L’armonizzazione della normativa

In che modo la riforma Orlando modificherebbe la normativa attuale? Lo schema di decreto legislativo interviene su almeno due profili: porta a quattro anni il limite per la sospensione dell’ordine di esecuzione delle pene detentive (in precedenza a tre); ed estende il limite di quattro anni anche alla detenzione domiciliare. Già il decreto legge del 2013 n. 146 prevedeva infatti la possibilità di concedere al condannato il cosiddetto affidamento allargato per pene non superiori ai quattro anni. In breve, la riforma modificherebbe, da un lato, le “procedure” di accesso alle misure alternative e, dall’altro, “le modalità e i presupposti”.

A ben vedere, si tratta però di interventi che non rivoluzionano la normativa attuale, ma attuano una armonizzazione del sistema sanando due profonde contraddizioni prodotte dalla legge del 2013.

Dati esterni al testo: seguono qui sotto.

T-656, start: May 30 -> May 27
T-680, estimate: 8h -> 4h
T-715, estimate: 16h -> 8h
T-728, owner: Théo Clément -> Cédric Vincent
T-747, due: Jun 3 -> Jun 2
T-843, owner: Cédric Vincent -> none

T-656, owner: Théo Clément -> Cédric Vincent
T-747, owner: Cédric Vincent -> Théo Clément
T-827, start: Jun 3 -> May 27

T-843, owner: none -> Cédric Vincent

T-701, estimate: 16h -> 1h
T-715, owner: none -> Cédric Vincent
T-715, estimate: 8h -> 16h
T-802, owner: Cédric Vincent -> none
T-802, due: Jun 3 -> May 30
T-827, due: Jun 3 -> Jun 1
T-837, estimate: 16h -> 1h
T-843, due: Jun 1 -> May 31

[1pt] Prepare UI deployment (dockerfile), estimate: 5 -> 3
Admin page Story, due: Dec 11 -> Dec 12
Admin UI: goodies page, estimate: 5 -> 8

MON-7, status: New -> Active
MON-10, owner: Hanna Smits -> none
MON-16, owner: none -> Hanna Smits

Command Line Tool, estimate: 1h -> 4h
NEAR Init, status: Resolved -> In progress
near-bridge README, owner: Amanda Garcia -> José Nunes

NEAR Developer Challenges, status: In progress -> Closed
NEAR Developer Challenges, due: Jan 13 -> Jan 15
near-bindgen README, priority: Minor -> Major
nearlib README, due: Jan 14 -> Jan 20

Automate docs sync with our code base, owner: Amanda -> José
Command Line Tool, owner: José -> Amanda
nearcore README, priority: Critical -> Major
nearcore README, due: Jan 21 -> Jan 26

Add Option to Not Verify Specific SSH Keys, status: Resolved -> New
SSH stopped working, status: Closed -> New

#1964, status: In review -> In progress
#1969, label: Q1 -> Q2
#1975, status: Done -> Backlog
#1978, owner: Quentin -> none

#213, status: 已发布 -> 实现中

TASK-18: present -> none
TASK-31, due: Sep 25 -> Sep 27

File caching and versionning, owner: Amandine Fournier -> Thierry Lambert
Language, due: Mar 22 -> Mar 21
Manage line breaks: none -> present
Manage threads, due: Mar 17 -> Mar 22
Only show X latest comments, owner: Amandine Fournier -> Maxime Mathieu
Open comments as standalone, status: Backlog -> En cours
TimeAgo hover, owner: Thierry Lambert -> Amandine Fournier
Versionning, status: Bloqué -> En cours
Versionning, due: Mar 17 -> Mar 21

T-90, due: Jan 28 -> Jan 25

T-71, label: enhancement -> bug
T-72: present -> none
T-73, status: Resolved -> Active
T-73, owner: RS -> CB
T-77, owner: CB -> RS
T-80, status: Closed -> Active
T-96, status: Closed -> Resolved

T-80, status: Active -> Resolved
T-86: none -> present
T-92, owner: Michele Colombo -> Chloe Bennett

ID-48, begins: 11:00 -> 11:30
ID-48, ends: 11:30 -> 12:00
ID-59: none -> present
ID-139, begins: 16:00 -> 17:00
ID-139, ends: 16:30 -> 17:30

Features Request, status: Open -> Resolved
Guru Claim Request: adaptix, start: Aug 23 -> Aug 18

La prima incongruenza deriva dal mancato allineamento tra il limite per ottenere la sospensione dell’esecuzione e il limite per avere accesso alle misure alternative, ragione per cui i condannati a pene tra i tre e i quattro anni potrebbero accedere all’affidamento in prova solo dopo aver fatto ingresso in carcere. Si tratta di un paradosso talmente grave che ancor prima del legislatore è intervenuta la Corte costituzionale, dichiarando incostituzionale la norma che stabiliva il limite di tre anni (e non di quattro) per la sospensione dell’ordine di carcerazione.
L’altra contraddizione, causata dalla mancata uniformazione dei limiti per avere accesso alle diverse misure alternative, si traduce nel paradosso per cui è possibile per i condannati a pene tra i tre e i quattro anni accedere alla misura alternativa meno afflittiva (l’affidamento), ma non a quella più gravosa della detenzione domiciliare (applicabile oggi solo fino ai due anni).

Lo schema di decreto legislativo non crea dunque alcun effetto di “fuga” dal carcere – come invece alcuni giornali hanno riportato. Si limita a estendere il limite di quattro anni di pena alla detenzione domiciliare, razionalizzando la disciplina di accesso alle misure alternative.

Il verdetto

Il neo governatore del Friuli Venezia Giulia, pur riportando un’informazione corretta (l’estensione del limite a quattro anni, qualora la riforma venisse varata dal Governo), suggerisce un’applicazione errata della riforma dell’ordinamento penitenziario – non tutti i reati sono infatti toccati dal decreto – e non tiene conto che il limite di quattro anni era già stato previsto, per l’affidamento in prova, fin dal 2013. Inoltre lo schema di decreto riordina una normativa su cui è intervenuta di recente la Corte costituzionale, sanando alcune contraddizioni generate dal legislatore.
La dichiarazione di Fedriga non può dunque che essere FALSA.